Tis the season…..of rejection

November 19. 2015 by Lisa Meloncon

Well, every season is the season of rejection in higher education, but it always seems particularly acute at this time of the year. Maybe it’s the stress of the semester or the stress of impending holiday season, but this time of year seems to amplify the specter that academics live under: the ongoing cycle of rejection.

It’s no secret that I’m a tough love kind of person. I tend to deliver hard truths as kindly and gently as I can because I firmly believe we have to be honest with grad students, new faculty, and well, just every damn body.

And the truth of the matter is that one of the reasons this job is so hard is that much of it is about dealing with consistent and ongoing rejection. Here’s a list of some.

  • No, you can’t teach at the time you’d like.
  • No, you cannot teach the class that is in your specialty because we need this required course covered.
  • No, we do not money to fully cover your conference-funding request. (We can give you $250.00.)
  • No, we do not have money for your request for [fill in the blank here].
  • No, you cannot say no to this committee because someone has to sit on it and there is no one else.
  • No, we do not have resources to help you with [fill in the blank here].
  • No, your abstract was not accepted for [fill in the blank for whatever here]
  • No, your grant was not funded.
  • No, your proposal was not accepted for [fill in the blank for whatever here]
  • No, we will not publish your article.
  • No, we will not publish your article but if you do these two thousand things we might (also known as a revise and resubmit)

You get the idea (because this list could go on for days!).

So in the spirit of the season, I’d like to share some thoughts on how to deal with all the rejection and find ways to turn them around into more positive experiences.

For example, I do get that not everyone is born with a thick skin and it’s hard—really hard—to separate and think of the rejection and no’s as something separate from you as a person. But the key to success and happiness is developing something of a thick skin and understanding that all the rejections are not about you the person (or sometimes even your ideas), but more about other things that you have little control over.

You cannot control budgets or funding so when you’re told no about those things that truly has nothing at all to do with you or your ideas. At that point you then have to make hard decisions about what is important to you and hwo much you are willing and able to pay out of pocket to participate in those events and more importantly, how much that actually may matter to your development as a scholar.

Another example, most grants—both internal and external—have funding rates in the single digits.
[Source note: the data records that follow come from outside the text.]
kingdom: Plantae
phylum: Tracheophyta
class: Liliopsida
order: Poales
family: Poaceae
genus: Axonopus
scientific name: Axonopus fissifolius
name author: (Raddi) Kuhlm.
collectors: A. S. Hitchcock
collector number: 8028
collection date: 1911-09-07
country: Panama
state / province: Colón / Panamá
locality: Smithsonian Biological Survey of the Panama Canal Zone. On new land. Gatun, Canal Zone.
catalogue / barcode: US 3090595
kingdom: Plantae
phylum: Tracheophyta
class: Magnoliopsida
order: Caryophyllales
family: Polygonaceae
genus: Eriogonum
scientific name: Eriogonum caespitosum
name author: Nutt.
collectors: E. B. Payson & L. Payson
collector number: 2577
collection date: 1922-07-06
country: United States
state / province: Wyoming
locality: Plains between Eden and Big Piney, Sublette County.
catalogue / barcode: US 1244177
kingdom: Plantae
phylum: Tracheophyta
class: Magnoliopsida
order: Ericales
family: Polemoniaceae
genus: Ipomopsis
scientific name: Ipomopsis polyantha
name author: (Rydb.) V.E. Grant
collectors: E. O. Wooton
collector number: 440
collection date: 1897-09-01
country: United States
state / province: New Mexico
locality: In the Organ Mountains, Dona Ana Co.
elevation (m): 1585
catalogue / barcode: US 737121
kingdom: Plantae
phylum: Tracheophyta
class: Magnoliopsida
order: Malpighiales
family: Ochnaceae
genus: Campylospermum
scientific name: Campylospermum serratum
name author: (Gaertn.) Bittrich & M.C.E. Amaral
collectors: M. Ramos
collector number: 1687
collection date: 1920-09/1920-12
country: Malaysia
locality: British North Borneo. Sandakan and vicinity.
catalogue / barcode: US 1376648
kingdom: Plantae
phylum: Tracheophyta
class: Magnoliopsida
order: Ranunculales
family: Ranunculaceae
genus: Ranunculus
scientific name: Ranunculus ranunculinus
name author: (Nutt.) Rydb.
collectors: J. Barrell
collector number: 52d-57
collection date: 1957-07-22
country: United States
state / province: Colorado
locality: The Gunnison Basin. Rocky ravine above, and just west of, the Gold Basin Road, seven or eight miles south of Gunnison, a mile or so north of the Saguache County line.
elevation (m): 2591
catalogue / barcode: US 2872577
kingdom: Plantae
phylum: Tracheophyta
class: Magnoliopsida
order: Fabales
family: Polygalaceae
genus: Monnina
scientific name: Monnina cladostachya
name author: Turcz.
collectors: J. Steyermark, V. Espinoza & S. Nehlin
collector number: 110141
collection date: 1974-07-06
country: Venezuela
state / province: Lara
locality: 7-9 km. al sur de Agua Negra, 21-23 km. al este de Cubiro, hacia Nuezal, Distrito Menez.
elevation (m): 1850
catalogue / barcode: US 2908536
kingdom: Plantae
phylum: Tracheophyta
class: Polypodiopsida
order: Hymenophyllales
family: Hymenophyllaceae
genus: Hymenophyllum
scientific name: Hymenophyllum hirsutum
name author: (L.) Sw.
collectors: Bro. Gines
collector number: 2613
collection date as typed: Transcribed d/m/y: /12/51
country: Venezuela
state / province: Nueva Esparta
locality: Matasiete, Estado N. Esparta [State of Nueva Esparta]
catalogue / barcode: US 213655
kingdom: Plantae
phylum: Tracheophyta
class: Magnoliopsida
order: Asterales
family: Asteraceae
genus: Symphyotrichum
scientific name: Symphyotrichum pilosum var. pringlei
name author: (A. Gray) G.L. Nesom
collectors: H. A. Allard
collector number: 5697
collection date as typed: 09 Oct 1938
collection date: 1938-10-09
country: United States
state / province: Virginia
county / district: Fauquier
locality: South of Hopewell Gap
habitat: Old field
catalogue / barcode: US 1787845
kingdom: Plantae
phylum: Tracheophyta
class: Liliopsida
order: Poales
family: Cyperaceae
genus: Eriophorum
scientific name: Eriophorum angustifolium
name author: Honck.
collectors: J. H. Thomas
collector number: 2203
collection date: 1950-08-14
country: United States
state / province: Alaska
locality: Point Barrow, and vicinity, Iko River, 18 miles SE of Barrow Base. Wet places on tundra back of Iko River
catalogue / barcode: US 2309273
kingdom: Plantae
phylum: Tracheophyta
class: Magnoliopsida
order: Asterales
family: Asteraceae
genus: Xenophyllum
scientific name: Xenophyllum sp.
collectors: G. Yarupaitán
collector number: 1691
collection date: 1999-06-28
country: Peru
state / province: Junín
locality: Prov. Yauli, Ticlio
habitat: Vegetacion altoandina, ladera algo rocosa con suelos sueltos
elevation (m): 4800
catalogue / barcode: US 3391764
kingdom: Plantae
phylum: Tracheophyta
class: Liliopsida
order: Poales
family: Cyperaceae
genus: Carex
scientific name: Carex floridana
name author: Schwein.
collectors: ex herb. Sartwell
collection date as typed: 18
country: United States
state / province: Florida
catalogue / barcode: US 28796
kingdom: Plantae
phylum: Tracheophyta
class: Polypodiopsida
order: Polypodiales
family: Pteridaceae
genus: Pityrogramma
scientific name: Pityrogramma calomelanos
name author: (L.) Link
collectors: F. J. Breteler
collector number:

Let me say that again: SINGLE DIGITS. Those are extraordinary odds. Thus, it more common to be not get funded so it may be helpful to approach those as pre-writing experiences for other projects (i.e., drafts of other manuscripts, drafts of future grants, opportunities to fine-tune your objectives and aims for different grant opportunities). Shifting your own mindset is a useful strategy for preparing for eventual outcomes.

Abstracts and proposals for conferences or special issues or edited collections are something of crap shoot. So many factors are at play when you submit those, and I would encourage you to think through why you’re submitting and what you’re submitting from the outset that way you’re minimizing any sort of rejection backlash.

One does not have to attend every conference. There is an expectation that you participate in the national conferences in the field, but senior faculty are also aware of the oddities of reviews. (But in technical and professional communication we have enough conferences that there is no way you can’t consistently participate in at least one of them. So you need to pick one or two and start to call it your own and become active. More on that in another post!)

As far as the impulse to submit to every call for a special issue or edited collection, there are many—and split opinions—on this. I fall into the camp that you should only submit a proposal if it’s an area that you’re already working in and that you have a background in. This way you have something more substantial to draw on and you increase your chances of acceptance because you can write a stronger proposal.

Finally, as far as articles (and books), the publishing process is difficult and not for the faint of heart. There’s no way around that. Does it need to be improved? Hell yes. But until the time comes that the field can address some of those more systemic and structural problems, I can only tell you that when you get reviews read them and then let them sit. They need to sit for as long as it takes for you to be able to come back to them with a disconnected eye, that is, the time when it’s not so personal. When you come back to them, try to separate out any tone and then re-write what you think is valuable that you can try and incorporate into the revision. (Keep a separate list of what you’re not going to change.) All criticisms make a manuscript better because they force you to see your work in different ways. The key is finding the space to see the work differently. And therein lies the rub. Asking others to help read and interpret comments is also useful, particularly when you’re being asked to read long lists of new material.

As someone who has been fortunate and honored to be asked to review quite a bit, I can assure you that when I write a review, I’m not writing my review to you. I’m trying real hard to engage with the ideas so that my comments can improve those. I get that it’s a fine line between the ideas and the person, but it is a whole lot easier to deal with the season of rejection if you come with strategies for separating the two.

Let me just close by paying it forward with some sage advice I was once given. (Thank you and much love to Paul Heilker!) He told me and I have repeated this many times:

Believe in yourself and believe in your work.

When you can do these two things, dealing with criticism and no’s and rejection becomes much easier. How you ask? Because when you believe in yourself you know that you have the ability to do good work and to be a good colleague and to be a good teacher. The rest just follows.